• Extracted page text data:
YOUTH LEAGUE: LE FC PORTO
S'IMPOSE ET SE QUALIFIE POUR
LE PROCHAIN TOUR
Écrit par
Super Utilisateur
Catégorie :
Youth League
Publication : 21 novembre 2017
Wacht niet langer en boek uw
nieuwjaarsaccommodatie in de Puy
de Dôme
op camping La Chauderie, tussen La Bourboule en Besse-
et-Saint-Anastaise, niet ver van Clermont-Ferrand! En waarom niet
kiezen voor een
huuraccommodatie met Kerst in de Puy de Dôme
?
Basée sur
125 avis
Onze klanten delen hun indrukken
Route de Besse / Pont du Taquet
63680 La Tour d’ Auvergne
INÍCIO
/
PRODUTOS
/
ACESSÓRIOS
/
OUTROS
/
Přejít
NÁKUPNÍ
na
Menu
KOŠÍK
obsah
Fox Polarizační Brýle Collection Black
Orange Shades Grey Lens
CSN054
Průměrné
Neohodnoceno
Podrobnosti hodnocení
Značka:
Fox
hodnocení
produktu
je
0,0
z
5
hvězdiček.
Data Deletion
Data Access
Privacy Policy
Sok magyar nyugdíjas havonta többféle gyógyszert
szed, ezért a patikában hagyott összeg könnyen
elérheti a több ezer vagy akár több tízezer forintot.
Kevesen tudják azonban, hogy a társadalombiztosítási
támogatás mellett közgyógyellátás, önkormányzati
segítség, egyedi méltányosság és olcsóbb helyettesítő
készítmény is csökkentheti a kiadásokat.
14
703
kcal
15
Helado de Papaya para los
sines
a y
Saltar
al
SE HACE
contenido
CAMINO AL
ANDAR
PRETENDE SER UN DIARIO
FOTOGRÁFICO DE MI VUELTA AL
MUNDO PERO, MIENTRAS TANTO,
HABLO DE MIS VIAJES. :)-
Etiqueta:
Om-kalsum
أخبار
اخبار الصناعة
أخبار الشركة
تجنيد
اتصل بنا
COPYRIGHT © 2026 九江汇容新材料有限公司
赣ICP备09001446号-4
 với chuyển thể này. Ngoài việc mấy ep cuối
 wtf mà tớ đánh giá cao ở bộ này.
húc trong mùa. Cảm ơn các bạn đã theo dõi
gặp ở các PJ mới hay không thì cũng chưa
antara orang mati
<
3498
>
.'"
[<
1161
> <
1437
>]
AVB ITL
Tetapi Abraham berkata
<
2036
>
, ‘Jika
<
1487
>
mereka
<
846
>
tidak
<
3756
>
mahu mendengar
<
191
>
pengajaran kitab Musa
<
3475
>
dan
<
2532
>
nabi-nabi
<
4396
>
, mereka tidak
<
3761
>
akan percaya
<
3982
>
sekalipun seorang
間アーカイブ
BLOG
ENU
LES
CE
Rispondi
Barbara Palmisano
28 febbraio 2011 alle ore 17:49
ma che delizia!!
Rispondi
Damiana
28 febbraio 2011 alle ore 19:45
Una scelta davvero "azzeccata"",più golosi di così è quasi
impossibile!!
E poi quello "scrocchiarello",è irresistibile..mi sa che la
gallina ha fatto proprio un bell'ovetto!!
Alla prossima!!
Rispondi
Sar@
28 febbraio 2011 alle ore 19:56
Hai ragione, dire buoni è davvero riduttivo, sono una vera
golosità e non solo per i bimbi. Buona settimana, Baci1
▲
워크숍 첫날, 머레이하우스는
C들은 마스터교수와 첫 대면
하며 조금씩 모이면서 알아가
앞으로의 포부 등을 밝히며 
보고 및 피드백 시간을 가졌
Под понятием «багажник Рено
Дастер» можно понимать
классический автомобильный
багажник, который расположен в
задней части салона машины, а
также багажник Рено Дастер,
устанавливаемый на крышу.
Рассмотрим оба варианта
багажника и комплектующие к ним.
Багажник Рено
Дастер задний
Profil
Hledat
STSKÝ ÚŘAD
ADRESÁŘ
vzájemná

• Task to complete:
Copy out only the lines above from the one with "elérheti a több" to the one with "багажник, который расположен в", inclusive, exactly as they stand.

• Written response:
elérheti a több ezer vagy akár több tízezer forintot.
Kevesen tudják azonban, hogy a társadalombiztosítási
támogatás mellett közgyógyellátás, önkormányzati
segítség, egyedi méltányosság és olcsóbb helyettesítő
készítmény is csökkentheti a kiadásokat.
14
703
kcal
15
Helado de Papaya para los
sines
a y
Saltar
al
SE HACE
contenido
CAMINO AL
ANDAR
PRETENDE SER UN DIARIO
FOTOGRÁFICO DE MI VUELTA AL
MUNDO PERO, MIENTRAS TANTO,
HABLO DE MIS VIAJES. :)-
Etiqueta:
Om-kalsum
أخبار
اخبار الصناعة
أخبار الشركة
تجنيد
اتصل بنا
COPYRIGHT © 2026 九江汇容新材料有限公司
赣ICP备09001446号-4
 với chuyển thể này. Ngoài việc mấy ep cuối
 wtf mà tớ đánh giá cao ở bộ này.
húc trong mùa. Cảm ơn các bạn đã theo dõi
gặp ở các PJ mới hay không thì cũng chưa
antara orang mati
<
3498
>
.'"
[<
1161
> <
1437
>]
AVB ITL
Tetapi Abraham berkata
<
2036
>
, ‘Jika
<
1487
>
mereka
<
846
>
tidak
<
3756
>
mahu mendengar
<
191
>
pengajaran kitab Musa
<
3475
>
dan
<
2532
>
nabi-nabi
<
4396
>
, mereka tidak
<
3761
>
akan percaya
<
3982
>
sekalipun seorang
間アーカイブ
BLOG
ENU
LES
CE
Rispondi
Barbara Palmisano
28 febbraio 2011 alle ore 17:49
ma che delizia!!
Rispondi
Damiana
28 febbraio 2011 alle ore 19:45
Una scelta davvero "azzeccata"",più golosi di così è quasi
impossibile!!
E poi quello "scrocchiarello",è irresistibile..mi sa che la
gallina ha fatto proprio un bell'ovetto!!
Alla prossima!!
Rispondi
Sar@
28 febbraio 2011 alle ore 19:56
Hai ragione, dire buoni è davvero riduttivo, sono una vera
golosità e non solo per i bimbi. Buona settimana, Baci1
▲
워크숍 첫날, 머레이하우스는
C들은 마스터교수와 첫 대면
하며 조금씩 모이면서 알아가
앞으로의 포부 등을 밝히며 
보고 및 피드백 시간을 가졌
Под понятием «багажник Рено
Дастер» можно понимать
классический автомобильный
багажник, который расположен в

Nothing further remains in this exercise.